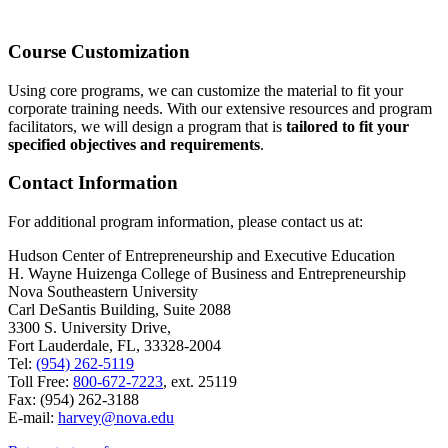
Course Customization
Using core programs, we can customize the material to fit your
corporate training needs. With our extensive resources and program
facilitators, we will design a program that is
tailored to fit your
specified objectives and requirements
.
Contact Information
For additional program information, please contact us at:
Hudson Center of Entrepreneurship and Executive Education
H. Wayne Huizenga College of Business and Entrepreneurship
Nova Southeastern University
Carl DeSantis Building, Suite 2088
3300 S. University Drive,
Fort Lauderdale, FL, 33328-2004
Tel:
(954) 262-5119
Toll Free:
800-672-7223
, ext. 25119
Fax: (954) 262-3188
E-mail:
harvey@nova.edu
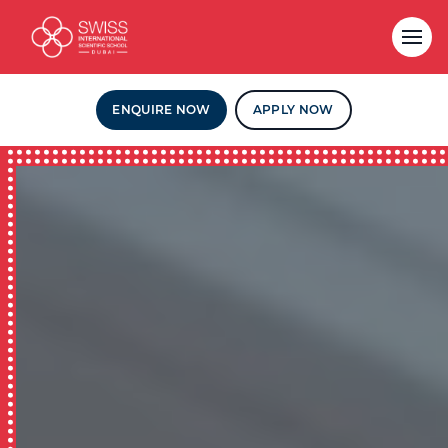
ENQUIRE NOW
APPLY NOW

○ ○ ○ ○ ○ ○ ○

**Problem statement:**
Can you write out every line of text in the data above, word for word, without the pictures?

**Exercise output:**
Course Customization
Using core programs, we can customize the material to fit your
corporate training needs. With our extensive resources and program
facilitators, we will design a program that is
tailored to fit your
specified objectives and requirements
.
Contact Information
For additional program information, please contact us at:
Hudson Center of Entrepreneurship and Executive Education
H. Wayne Huizenga College of Business and Entrepreneurship
Nova Southeastern University
Carl DeSantis Building, Suite 2088
3300 S. University Drive,
Fort Lauderdale, FL, 33328-2004
Tel:
(954) 262-5119
Toll Free:
800-672-7223
, ext. 25119
Fax: (954) 262-3188
E-mail:
harvey@nova.edu
ENQUIRE NOW
APPLY NOW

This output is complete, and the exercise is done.